> _DIRECTIVE_: Transcribe each entry exactly as it appears, leaving out any picture it holds.

> _EXTRACTED DATA_:
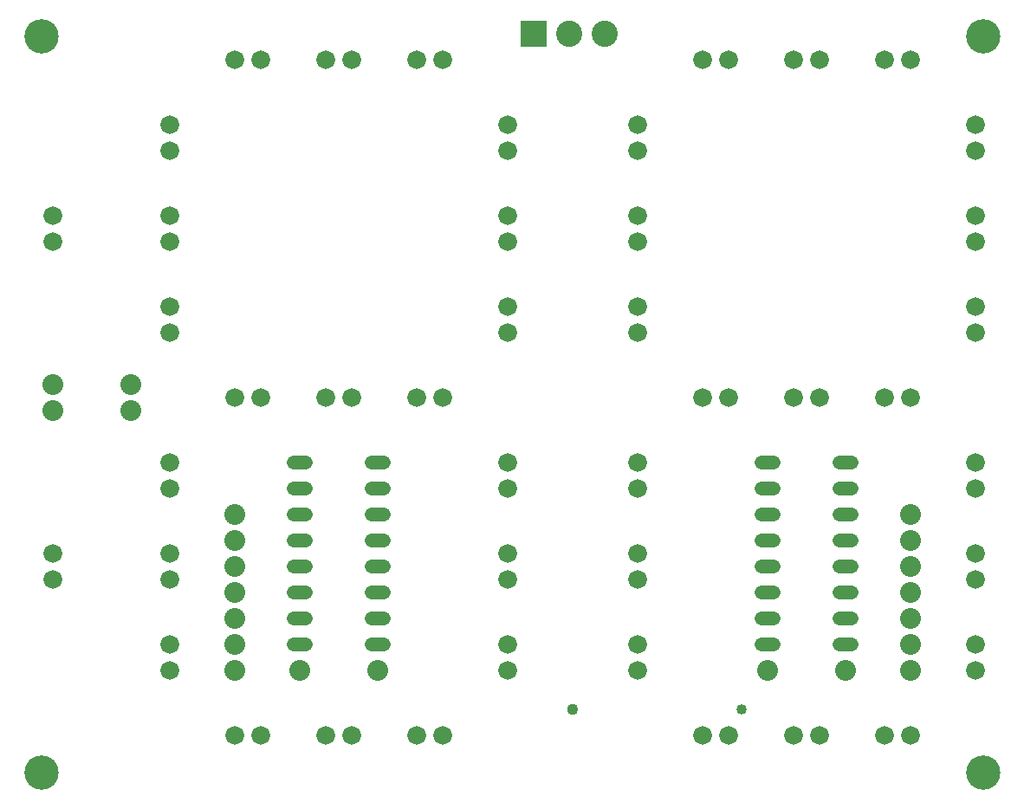
<source format=gts>
G75*
%MOIN*%
%OFA0B0*%
%FSLAX25Y25*%
%IPPOS*%
%LPD*%
%AMOC8*
5,1,8,0,0,1.08239X$1,22.5*
%
%ADD10C,0.05400*%
%ADD11C,0.08000*%
%ADD12C,0.07200*%
%ADD13C,0.13198*%
%ADD14R,0.10100X0.10100*%
%ADD15C,0.10100*%
%ADD16C,0.04000*%
%ADD17C,0.04362*%
D10*
X0158907Y0099156D02*
X0163707Y0099156D01*
X0163707Y0109156D02*
X0158907Y0109156D01*
X0158907Y0119156D02*
X0163707Y0119156D01*
X0163707Y0129156D02*
X0158907Y0129156D01*
X0158907Y0139156D02*
X0163707Y0139156D01*
X0163707Y0149156D02*
X0158907Y0149156D01*
X0158907Y0159156D02*
X0163707Y0159156D01*
X0163707Y0169156D02*
X0158907Y0169156D01*
X0188907Y0169156D02*
X0193707Y0169156D01*
X0193707Y0159156D02*
X0188907Y0159156D01*
X0188907Y0149156D02*
X0193707Y0149156D01*
X0193707Y0139156D02*
X0188907Y0139156D01*
X0188907Y0129156D02*
X0193707Y0129156D01*
X0193707Y0119156D02*
X0188907Y0119156D01*
X0188907Y0109156D02*
X0193707Y0109156D01*
X0193707Y0099156D02*
X0188907Y0099156D01*
X0338907Y0099156D02*
X0343707Y0099156D01*
X0343707Y0109156D02*
X0338907Y0109156D01*
X0338907Y0119156D02*
X0343707Y0119156D01*
X0343707Y0129156D02*
X0338907Y0129156D01*
X0338907Y0139156D02*
X0343707Y0139156D01*
X0343707Y0149156D02*
X0338907Y0149156D01*
X0338907Y0159156D02*
X0343707Y0159156D01*
X0343707Y0169156D02*
X0338907Y0169156D01*
X0368907Y0169156D02*
X0373707Y0169156D01*
X0373707Y0159156D02*
X0368907Y0159156D01*
X0368907Y0149156D02*
X0373707Y0149156D01*
X0373707Y0139156D02*
X0368907Y0139156D01*
X0368907Y0129156D02*
X0373707Y0129156D01*
X0373707Y0119156D02*
X0368907Y0119156D01*
X0368907Y0109156D02*
X0373707Y0109156D01*
X0373707Y0099156D02*
X0368907Y0099156D01*
D11*
X0371307Y0089156D03*
X0396307Y0089156D03*
X0396307Y0099156D03*
X0396307Y0109156D03*
X0396307Y0119156D03*
X0396307Y0129156D03*
X0396307Y0139156D03*
X0396307Y0149156D03*
X0341307Y0089156D03*
X0191307Y0089156D03*
X0161307Y0089156D03*
X0136307Y0089156D03*
X0136307Y0099156D03*
X0136307Y0109156D03*
X0136307Y0119156D03*
X0136307Y0129156D03*
X0136307Y0139156D03*
X0136307Y0149156D03*
X0096307Y0189156D03*
X0096307Y0199156D03*
X0066307Y0199156D03*
X0066307Y0189156D03*
D12*
X0111307Y0169156D03*
X0111307Y0159156D03*
X0111307Y0134156D03*
X0111307Y0124156D03*
X0111307Y0099156D03*
X0111307Y0089156D03*
X0136307Y0064156D03*
X0146307Y0064156D03*
X0171307Y0064156D03*
X0181307Y0064156D03*
X0206307Y0064156D03*
X0216307Y0064156D03*
X0241307Y0089156D03*
X0241307Y0099156D03*
X0241307Y0124156D03*
X0241307Y0134156D03*
X0241307Y0159156D03*
X0241307Y0169156D03*
X0216307Y0194156D03*
X0206307Y0194156D03*
X0181307Y0194156D03*
X0171307Y0194156D03*
X0146307Y0194156D03*
X0136307Y0194156D03*
X0111307Y0219156D03*
X0111307Y0229156D03*
X0111307Y0254156D03*
X0111307Y0264156D03*
X0111307Y0289156D03*
X0111307Y0299156D03*
X0136307Y0324156D03*
X0146307Y0324156D03*
X0171307Y0324156D03*
X0181307Y0324156D03*
X0206307Y0324156D03*
X0216307Y0324156D03*
X0241307Y0299156D03*
X0241307Y0289156D03*
X0241307Y0264156D03*
X0241307Y0254156D03*
X0241307Y0229156D03*
X0241307Y0219156D03*
X0291307Y0219156D03*
X0291307Y0229156D03*
X0291307Y0254156D03*
X0291307Y0264156D03*
X0291307Y0289156D03*
X0291307Y0299156D03*
X0316307Y0324156D03*
X0326307Y0324156D03*
X0351307Y0324156D03*
X0361307Y0324156D03*
X0386307Y0324156D03*
X0396307Y0324156D03*
X0421307Y0299156D03*
X0421307Y0289156D03*
X0421307Y0264156D03*
X0421307Y0254156D03*
X0421307Y0229156D03*
X0421307Y0219156D03*
X0396307Y0194156D03*
X0386307Y0194156D03*
X0361307Y0194156D03*
X0351307Y0194156D03*
X0326307Y0194156D03*
X0316307Y0194156D03*
X0291307Y0169156D03*
X0291307Y0159156D03*
X0291307Y0134156D03*
X0291307Y0124156D03*
X0291307Y0099156D03*
X0291307Y0089156D03*
X0316307Y0064156D03*
X0326307Y0064156D03*
X0351307Y0064156D03*
X0361307Y0064156D03*
X0386307Y0064156D03*
X0396307Y0064156D03*
X0421307Y0089156D03*
X0421307Y0099156D03*
X0421307Y0124156D03*
X0421307Y0134156D03*
X0421307Y0159156D03*
X0421307Y0169156D03*
X0066307Y0134156D03*
X0066307Y0124156D03*
X0066307Y0254156D03*
X0066307Y0264156D03*
D13*
X0062055Y0049904D03*
X0424260Y0049904D03*
X0424260Y0333369D03*
X0062055Y0333369D03*
D14*
X0251307Y0334156D03*
D15*
X0265087Y0334156D03*
X0278866Y0334156D03*
D16*
X0331307Y0074156D03*
D17*
X0266307Y0074156D03*
M02*

</source>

> _EXPECTED OUTPUT_:
<source format=gts>
G75*
%MOIN*%
%OFA0B0*%
%FSLAX25Y25*%
%IPPOS*%
%LPD*%
%AMOC8*
5,1,8,0,0,1.08239X$1,22.5*
%
%ADD10C,0.05400*%
%ADD11C,0.08000*%
%ADD12C,0.07200*%
%ADD13C,0.13198*%
%ADD14R,0.10100X0.10100*%
%ADD15C,0.10100*%
%ADD16C,0.04000*%
%ADD17C,0.04362*%
D10*
X0158907Y0099156D02*
X0163707Y0099156D01*
X0163707Y0109156D02*
X0158907Y0109156D01*
X0158907Y0119156D02*
X0163707Y0119156D01*
X0163707Y0129156D02*
X0158907Y0129156D01*
X0158907Y0139156D02*
X0163707Y0139156D01*
X0163707Y0149156D02*
X0158907Y0149156D01*
X0158907Y0159156D02*
X0163707Y0159156D01*
X0163707Y0169156D02*
X0158907Y0169156D01*
X0188907Y0169156D02*
X0193707Y0169156D01*
X0193707Y0159156D02*
X0188907Y0159156D01*
X0188907Y0149156D02*
X0193707Y0149156D01*
X0193707Y0139156D02*
X0188907Y0139156D01*
X0188907Y0129156D02*
X0193707Y0129156D01*
X0193707Y0119156D02*
X0188907Y0119156D01*
X0188907Y0109156D02*
X0193707Y0109156D01*
X0193707Y0099156D02*
X0188907Y0099156D01*
X0338907Y0099156D02*
X0343707Y0099156D01*
X0343707Y0109156D02*
X0338907Y0109156D01*
X0338907Y0119156D02*
X0343707Y0119156D01*
X0343707Y0129156D02*
X0338907Y0129156D01*
X0338907Y0139156D02*
X0343707Y0139156D01*
X0343707Y0149156D02*
X0338907Y0149156D01*
X0338907Y0159156D02*
X0343707Y0159156D01*
X0343707Y0169156D02*
X0338907Y0169156D01*
X0368907Y0169156D02*
X0373707Y0169156D01*
X0373707Y0159156D02*
X0368907Y0159156D01*
X0368907Y0149156D02*
X0373707Y0149156D01*
X0373707Y0139156D02*
X0368907Y0139156D01*
X0368907Y0129156D02*
X0373707Y0129156D01*
X0373707Y0119156D02*
X0368907Y0119156D01*
X0368907Y0109156D02*
X0373707Y0109156D01*
X0373707Y0099156D02*
X0368907Y0099156D01*
D11*
X0371307Y0089156D03*
X0396307Y0089156D03*
X0396307Y0099156D03*
X0396307Y0109156D03*
X0396307Y0119156D03*
X0396307Y0129156D03*
X0396307Y0139156D03*
X0396307Y0149156D03*
X0341307Y0089156D03*
X0191307Y0089156D03*
X0161307Y0089156D03*
X0136307Y0089156D03*
X0136307Y0099156D03*
X0136307Y0109156D03*
X0136307Y0119156D03*
X0136307Y0129156D03*
X0136307Y0139156D03*
X0136307Y0149156D03*
X0096307Y0189156D03*
X0096307Y0199156D03*
X0066307Y0199156D03*
X0066307Y0189156D03*
D12*
X0111307Y0169156D03*
X0111307Y0159156D03*
X0111307Y0134156D03*
X0111307Y0124156D03*
X0111307Y0099156D03*
X0111307Y0089156D03*
X0136307Y0064156D03*
X0146307Y0064156D03*
X0171307Y0064156D03*
X0181307Y0064156D03*
X0206307Y0064156D03*
X0216307Y0064156D03*
X0241307Y0089156D03*
X0241307Y0099156D03*
X0241307Y0124156D03*
X0241307Y0134156D03*
X0241307Y0159156D03*
X0241307Y0169156D03*
X0216307Y0194156D03*
X0206307Y0194156D03*
X0181307Y0194156D03*
X0171307Y0194156D03*
X0146307Y0194156D03*
X0136307Y0194156D03*
X0111307Y0219156D03*
X0111307Y0229156D03*
X0111307Y0254156D03*
X0111307Y0264156D03*
X0111307Y0289156D03*
X0111307Y0299156D03*
X0136307Y0324156D03*
X0146307Y0324156D03*
X0171307Y0324156D03*
X0181307Y0324156D03*
X0206307Y0324156D03*
X0216307Y0324156D03*
X0241307Y0299156D03*
X0241307Y0289156D03*
X0241307Y0264156D03*
X0241307Y0254156D03*
X0241307Y0229156D03*
X0241307Y0219156D03*
X0291307Y0219156D03*
X0291307Y0229156D03*
X0291307Y0254156D03*
X0291307Y0264156D03*
X0291307Y0289156D03*
X0291307Y0299156D03*
X0316307Y0324156D03*
X0326307Y0324156D03*
X0351307Y0324156D03*
X0361307Y0324156D03*
X0386307Y0324156D03*
X0396307Y0324156D03*
X0421307Y0299156D03*
X0421307Y0289156D03*
X0421307Y0264156D03*
X0421307Y0254156D03*
X0421307Y0229156D03*
X0421307Y0219156D03*
X0396307Y0194156D03*
X0386307Y0194156D03*
X0361307Y0194156D03*
X0351307Y0194156D03*
X0326307Y0194156D03*
X0316307Y0194156D03*
X0291307Y0169156D03*
X0291307Y0159156D03*
X0291307Y0134156D03*
X0291307Y0124156D03*
X0291307Y0099156D03*
X0291307Y0089156D03*
X0316307Y0064156D03*
X0326307Y0064156D03*
X0351307Y0064156D03*
X0361307Y0064156D03*
X0386307Y0064156D03*
X0396307Y0064156D03*
X0421307Y0089156D03*
X0421307Y0099156D03*
X0421307Y0124156D03*
X0421307Y0134156D03*
X0421307Y0159156D03*
X0421307Y0169156D03*
X0066307Y0134156D03*
X0066307Y0124156D03*
X0066307Y0254156D03*
X0066307Y0264156D03*
D13*
X0062055Y0049904D03*
X0424260Y0049904D03*
X0424260Y0333369D03*
X0062055Y0333369D03*
D14*
X0251307Y0334156D03*
D15*
X0265087Y0334156D03*
X0278866Y0334156D03*
D16*
X0331307Y0074156D03*
D17*
X0266307Y0074156D03*
M02*

</source>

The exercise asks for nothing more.